As we’ve described in previous posts, the ACLU is very concerned about the new model for internet advertising, called behavioral targeting. Behavioral targeting essentially consists of tracking consumers — that means you — around the web, monitoring every click and then selling and sharing that information to advertisers so they can target you specifically.
Stanford University computer scientist Jonathan Mayer released a study today further illuminating scope of this problem. He found that websites are widely sharing your log in name and personal information (like your first and last name and birthday). For example when you view a local ad on the Home Depot website, your first name and email address is sent to 13 additional companies. The site okcupid.com packages your gender, zip code and date of birth especially for advertisers. Advertisers then routinely combine this information into profiles on individual consumers.
Mayer’s research emphasizes that we are frequently individually identifiable on the web using a variety of techniques. This personal information is almost completely unregulated which raises some fundamental privacy questions. Should anyone have the right to know and sell to others the fact that you are overweight, or depressed , or gay? These are all commonplace occurrences with both marketers and social networking sites routinely making and selling these determinations.
Advertisers also sell this information to third parties, called data aggregators, who in turn sell it to other marketers, employers and, perhaps most chillingly, the government. As far back as 2001 data aggregation companies have had contracts with the federal government and states to collect and share personal information about millions of Americans, including unlisted cell phone numbers, insurance claims, driver’s license photographs, and credit reports.

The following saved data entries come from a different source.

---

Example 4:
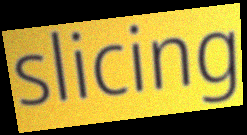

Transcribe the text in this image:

slicing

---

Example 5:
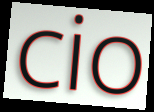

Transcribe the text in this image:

cio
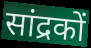
सांद्रकों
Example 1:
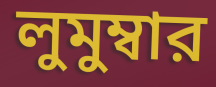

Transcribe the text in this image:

লুমুম্বার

One company boasts it is:
“the silent partner to municipal, county, state, and federal justice agencies who access our databases every day to locate subjects, develop background information, secure information from a cellular or unlisted number, and much more.”

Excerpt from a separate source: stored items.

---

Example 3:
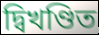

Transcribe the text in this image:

দ্বিখণ্ডিত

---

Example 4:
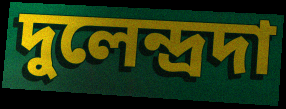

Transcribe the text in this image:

দুলেন্দ্রদা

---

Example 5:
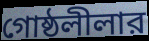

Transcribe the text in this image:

গোষ্ঠলীলার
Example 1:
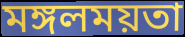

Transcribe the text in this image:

মঙ্গলময়তা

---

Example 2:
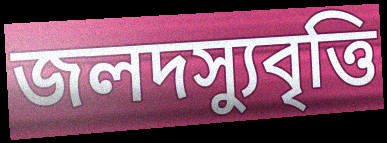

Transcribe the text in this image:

জলদস্যুবৃত্তি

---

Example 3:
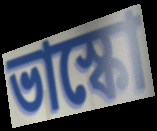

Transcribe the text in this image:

ভাস্কো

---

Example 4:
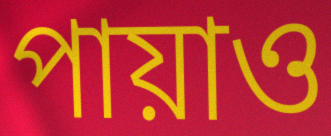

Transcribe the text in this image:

It’s not clear if the government is accessing our behavioral targeting information. However it is clearly housed in the same systems and with the same companies.
Perhaps most worrying of all is the larger system that’s being created. Behavioral targeting creates an economic incentive for tracking — better and better surveillance is rewarded with more and more ad revenue. Of course we have long been concerned with big brother spying on us but what if the danger is here is that lots of “little brothers” all with their own economic reasons for spying. The way the system is built right now, the government can just come along for the ride.
The ACLU believes at a minimum consumers should always be able to opt out of this type of tracking. That’s why we favor legislation by Senator Rockefeller that would create a “Do Not Track” mechanism allowing consumers to be legally protected from tracking if they so choose.